For years, Prass did just that, her musical gigs including touring as the keyboardist for indie-rock queen Jenny Lewis. Even after recording Natalie Prass, the fledgling solo artist didn’t expect to give up her day job.
Speaking on her cell, she says: “I think it’s just my personality, or maybe just because I’ve been playing music for so long and working so hard at it, that I don’t expect anything from it anymore. I just do my work, and then hope that it works out. I certainly didn’t think, ‘This will be a success and I’ll be on tour all year.’ ”
Instead, Prass has found herself with a packed schedule since the release of her record, her days spent doing interviews, her nights taking the stage as a headliner. In hindsight, she should have seen it coming. Guided by producer Matthew E. White (who’s a friend from her teenage years growing up in Virginia), Prass made a record that fuses baroque chamber pop with the kind of art-weirdo jazz flourishes that keep Tom Waits in cigarettes and bourbon. “Bird of Prey” starts out with a stomping bass line and then takes flight on three-day-bender horns and tornado-alley strings, while “Why Don’t You Believe in Me” is wounded soul stripped down to doom-tastic bass and drums.
Even if your listening habits start with Sufjan Stevens and end with Owen Pallett, the beautifully adventurous Natalie Prass will make you feel like you haven’t heard it all before. That uniqueness had a lot of people telling Prass to dumb things down for the mainstream.

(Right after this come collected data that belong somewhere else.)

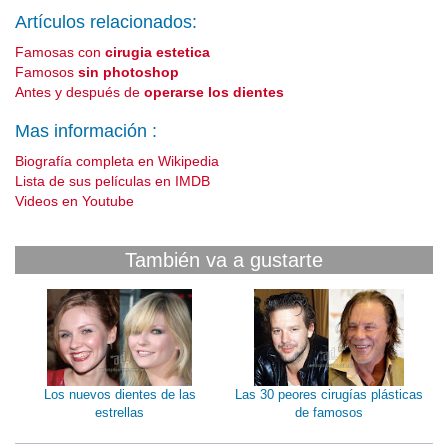
Artículos relacionados:
Famosas con
cirugia estetica
Famosos
sin photoshop
Antes y después de
operarse los dientes
Mas información :
Biografía completa en Wikipedia
Lista de sus películas en IMDB
Videos en Youtube
También va a gustarte
Los nuevos dientes de las
Las 30 peores cirugías plásticas
estrellas
de famosos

“I’m not really a trend person,” she says. “I do what I want to do, instead of what other people think I should do, and I’m kind of stubborn that way. People on the business side of things want to hear stuff that’s popular and will get them a lot of money. My kind of retro-sounding songs, or whatever you want to call them, aren’t for everybody.”
They will, however, resonate with those for whom life is full of drama, not just musically but also on the personal front. Tellingly, the first line Prass sings on the record is “I don’t feel much/Afraid I don’t feel anything at all,” in the regal “My Baby Don’t Understand Me”.
“I was really struggling,” Prass admits. “I wanted to be a successful musician, even though I wasn’t quite sure what that meant. I wanted to be a songwriter and to get recognition—to make this my career and my life. And I didn’t want to work at stupid jobs anymore. I was also in a relationship with the guy that helped me finish a lot of the songs—I get hung up on lyrics a lot, and he helped me fill in some gaps.
“I was so in love with him and I was putting all this pressure on being a musician, and I wasn’t happy or han-dling stuff very well,” she continues. “I was just a kid in Nashville, where you’re surrounded by all these people who are really successful making music. I felt stuck, and I wanted more.”
With Natalie Prass, she’s got it, even if it was the last thing she expected.
“I honestly kind of thought I’d still be in Jenny Lewis’s band, playing with her and then doing my own thing on the side,” the singer admits. “That’s honestly what I thought and was preparing myself for. But I’m really happy I’m busy and doing my own music. It’s definitely been more rewarding.”
Natalie Prass plays the Biltmore Cabaret on Saturday (October 31).